O que deveria ser apenas mais um dia de trabalho virou um marco de dor, choque e resistência na vida de um jovem de apenas 18 anos. Dennys Evangelista da Silva foi vítima de racismo enquanto atendia clientes em uma loja de acessórios e conserto de celulares na Cachoeira do Bom Jesus, no Norte da Ilha, em Florianópolis. O episódio ocorreu na última quarta-feira (28) e foi registrado por câmeras de segurança do estabelecimento.
“Só entendi a dimensão do que tinha acontecido quando cheguei em casa. Me olhava no espelho e chorava. Chorava muito. Fiquei inseguro comigo mesmo”, desabafou Dennys, em um relato que escancara o impacto emocional profundo causado por uma violência que não deixa marcas visíveis, mas fere a dignidade.
As imagens mostram o jovem trabalhando no balcão quando uma mulher entra no local pedindo informações. Após receber a orientação, ela reage de forma agressiva e profere ofensas de cunho racista antes de deixar a loja. As palavras ditas não apenas feriram Dennys — elas ecoam uma herança de preconceito que insiste em sobreviver no cotidiano brasileiro.

Segundo o jovem, a cliente havia ido até o local por volta das 9h50 solicitando a troca imediata da tela de um celular. Informada de que o serviço demandaria tempo, conforme o padrão da loja, a mulher demonstrou irritação. Mesmo após Dennys indicar outro estabelecimento nas proximidades, a situação evoluiu para o ataque racista.

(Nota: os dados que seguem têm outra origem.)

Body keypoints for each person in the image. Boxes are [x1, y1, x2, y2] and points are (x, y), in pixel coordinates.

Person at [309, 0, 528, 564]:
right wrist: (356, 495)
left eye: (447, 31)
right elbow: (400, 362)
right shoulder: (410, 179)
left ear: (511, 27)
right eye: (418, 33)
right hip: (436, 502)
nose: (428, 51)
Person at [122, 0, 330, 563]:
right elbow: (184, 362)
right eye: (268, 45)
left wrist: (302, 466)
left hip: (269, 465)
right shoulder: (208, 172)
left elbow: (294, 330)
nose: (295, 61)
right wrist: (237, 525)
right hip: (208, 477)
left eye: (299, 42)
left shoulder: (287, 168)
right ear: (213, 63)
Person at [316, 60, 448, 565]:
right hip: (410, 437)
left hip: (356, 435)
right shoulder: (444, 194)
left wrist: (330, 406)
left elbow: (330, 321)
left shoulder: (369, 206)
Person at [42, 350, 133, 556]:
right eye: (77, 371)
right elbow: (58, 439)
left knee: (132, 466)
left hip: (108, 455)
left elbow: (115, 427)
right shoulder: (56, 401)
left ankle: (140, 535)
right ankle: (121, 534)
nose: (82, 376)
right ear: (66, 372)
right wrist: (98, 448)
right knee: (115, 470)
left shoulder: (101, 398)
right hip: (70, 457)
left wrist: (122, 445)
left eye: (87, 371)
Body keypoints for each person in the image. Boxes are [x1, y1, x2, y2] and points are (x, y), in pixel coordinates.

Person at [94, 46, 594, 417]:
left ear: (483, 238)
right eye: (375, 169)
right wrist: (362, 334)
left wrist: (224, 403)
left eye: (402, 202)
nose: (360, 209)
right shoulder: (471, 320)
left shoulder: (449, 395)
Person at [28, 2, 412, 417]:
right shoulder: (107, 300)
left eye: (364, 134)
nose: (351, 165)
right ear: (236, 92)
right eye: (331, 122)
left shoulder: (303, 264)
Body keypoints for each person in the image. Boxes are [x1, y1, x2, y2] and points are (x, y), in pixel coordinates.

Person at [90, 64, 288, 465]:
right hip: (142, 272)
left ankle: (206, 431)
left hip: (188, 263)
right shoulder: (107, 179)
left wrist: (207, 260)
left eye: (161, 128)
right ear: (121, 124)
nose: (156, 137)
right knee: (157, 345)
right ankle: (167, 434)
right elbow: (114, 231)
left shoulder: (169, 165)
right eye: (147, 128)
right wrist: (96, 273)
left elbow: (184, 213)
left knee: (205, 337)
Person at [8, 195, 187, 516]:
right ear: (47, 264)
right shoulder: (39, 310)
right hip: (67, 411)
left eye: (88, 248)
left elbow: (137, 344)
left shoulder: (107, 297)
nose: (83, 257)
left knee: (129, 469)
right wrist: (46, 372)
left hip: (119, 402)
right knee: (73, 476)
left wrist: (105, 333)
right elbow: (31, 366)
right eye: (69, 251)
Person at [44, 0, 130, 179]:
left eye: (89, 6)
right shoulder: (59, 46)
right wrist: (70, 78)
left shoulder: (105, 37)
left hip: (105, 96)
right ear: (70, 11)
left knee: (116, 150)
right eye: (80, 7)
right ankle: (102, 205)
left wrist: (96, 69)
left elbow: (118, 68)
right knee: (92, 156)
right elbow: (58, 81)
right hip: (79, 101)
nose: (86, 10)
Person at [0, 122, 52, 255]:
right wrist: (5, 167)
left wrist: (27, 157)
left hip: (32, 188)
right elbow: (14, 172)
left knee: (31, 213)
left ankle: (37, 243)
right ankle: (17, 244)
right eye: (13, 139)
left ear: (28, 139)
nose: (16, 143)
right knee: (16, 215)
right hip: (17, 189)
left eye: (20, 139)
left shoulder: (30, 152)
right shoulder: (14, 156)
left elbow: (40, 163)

“No momento, fiquei em choque. Não consegui reagir. A parte mais difícil foi contar para minha mãe e ver ela chorando também. Aquilo doeu demais”, contou.
Dennys registrou boletim de ocorrência, inicialmente na Central de Plantão Policial. A Polícia Civil de Santa Catarina informou que o caso está em fase de encaminhamento para a delegacia responsável, onde a investigação será formalmente instaurada.

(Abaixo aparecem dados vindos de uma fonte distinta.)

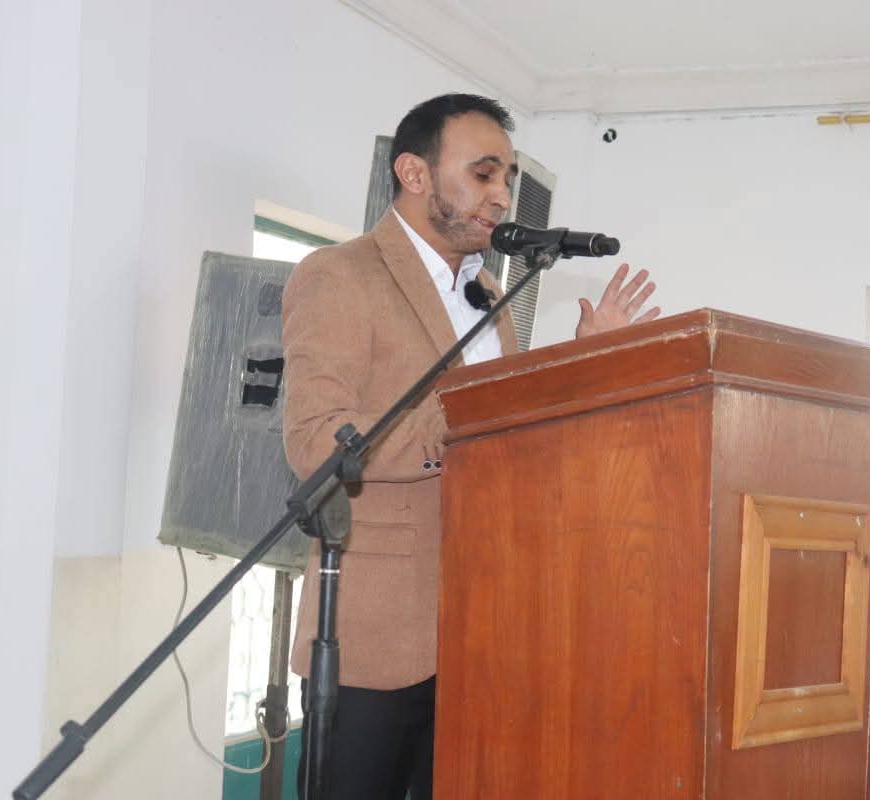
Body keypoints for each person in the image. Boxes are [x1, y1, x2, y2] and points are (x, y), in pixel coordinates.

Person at [281, 93, 660, 800]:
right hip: (375, 639)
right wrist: (471, 413)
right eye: (484, 174)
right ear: (414, 173)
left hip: (481, 631)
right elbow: (315, 441)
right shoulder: (340, 275)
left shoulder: (488, 293)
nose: (502, 196)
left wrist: (581, 364)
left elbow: (510, 447)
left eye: (507, 178)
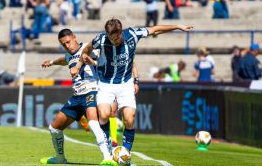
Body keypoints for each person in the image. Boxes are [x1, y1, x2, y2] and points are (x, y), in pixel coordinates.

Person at [70, 18, 193, 166]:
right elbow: (87, 48)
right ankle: (108, 150)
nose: (114, 41)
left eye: (116, 38)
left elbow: (155, 29)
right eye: (111, 38)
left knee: (129, 118)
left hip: (125, 83)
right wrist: (78, 65)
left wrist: (177, 26)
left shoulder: (133, 34)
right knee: (103, 115)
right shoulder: (101, 39)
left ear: (121, 32)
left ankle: (125, 154)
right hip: (105, 83)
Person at [40, 29, 117, 166]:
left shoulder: (88, 48)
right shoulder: (69, 56)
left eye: (68, 42)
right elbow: (63, 60)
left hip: (92, 91)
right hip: (77, 97)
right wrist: (51, 62)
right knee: (54, 128)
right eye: (64, 44)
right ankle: (60, 158)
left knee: (93, 123)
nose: (67, 46)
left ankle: (107, 157)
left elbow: (104, 55)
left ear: (74, 37)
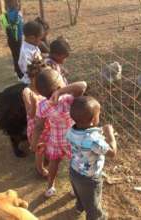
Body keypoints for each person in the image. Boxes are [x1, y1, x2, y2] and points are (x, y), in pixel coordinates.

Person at [31, 66, 87, 197]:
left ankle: (50, 187)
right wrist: (61, 91)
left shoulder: (42, 105)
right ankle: (75, 189)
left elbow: (38, 126)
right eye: (61, 79)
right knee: (75, 165)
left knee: (54, 162)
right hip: (72, 139)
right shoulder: (68, 98)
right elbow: (82, 85)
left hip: (55, 139)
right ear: (58, 87)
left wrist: (34, 143)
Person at [66, 96, 117, 220]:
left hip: (74, 170)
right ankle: (97, 217)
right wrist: (110, 136)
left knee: (79, 193)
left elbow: (85, 137)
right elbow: (112, 153)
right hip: (89, 178)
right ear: (94, 119)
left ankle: (80, 207)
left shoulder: (70, 131)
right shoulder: (94, 140)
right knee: (93, 202)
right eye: (98, 114)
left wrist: (99, 132)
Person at [22, 58, 49, 177]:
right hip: (36, 126)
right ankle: (39, 168)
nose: (40, 82)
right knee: (39, 149)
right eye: (37, 79)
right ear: (31, 77)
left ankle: (47, 156)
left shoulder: (45, 87)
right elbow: (31, 114)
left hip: (47, 124)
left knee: (47, 143)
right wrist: (33, 103)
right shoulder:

Os proprietários da loja prestaram total apoio ao jovem. Para eles, o episódio é inaceitável e exige resposta firme da sociedade e da Justiça. “Ninguém é superior a ninguém. É revoltante que isso ainda aconteça”, afirmou uma das proprietárias. O outro responsável pelo estabelecimento reforçou que espera responsabilização. “Racismo é crime, e crime tem consequência.”
Este é o primeiro emprego de Dennys — e também a primeira vez que ele precisou procurar a polícia. Ainda assim, o jovem se recusa a permitir que o ódio defina seu caminho.
“Não vou desistir. Isso não vai me derrubar. Pelo contrário, me dá mais força para seguir em frente, crescer como profissional e como homem”, afirmou, com a dignidade de quem transforma dor em resistência.
⚖️ Racismo é crime. Sempre foi. E agora, mais do que nunca.
A legislação brasileira é clara: o racismo é crime inafiançável e imprescritível. Desde 2023, a injúria racial passou a ser equiparada ao crime de racismo, sujeita às mesmas penas — reclusão de até cinco anos, além de agravantes conforme o contexto.
🛑 Não é opinião. Não é “brincadeira”. Não é desabafo. É crime.
Dar voz a Dennys é dar voz a milhares que ainda sofrem em silêncio. Publicar essa história é um ato de jornalismo, mas também de humanidade. Enquanto houver racismo, haverá a obrigação moral de denunciá-lo, enfrentá-lo e bani-lo da convivência social.
Porque ninguém deveria sair do trabalho carregando vergonha — quando a vergonha deveria ser de quem odeia.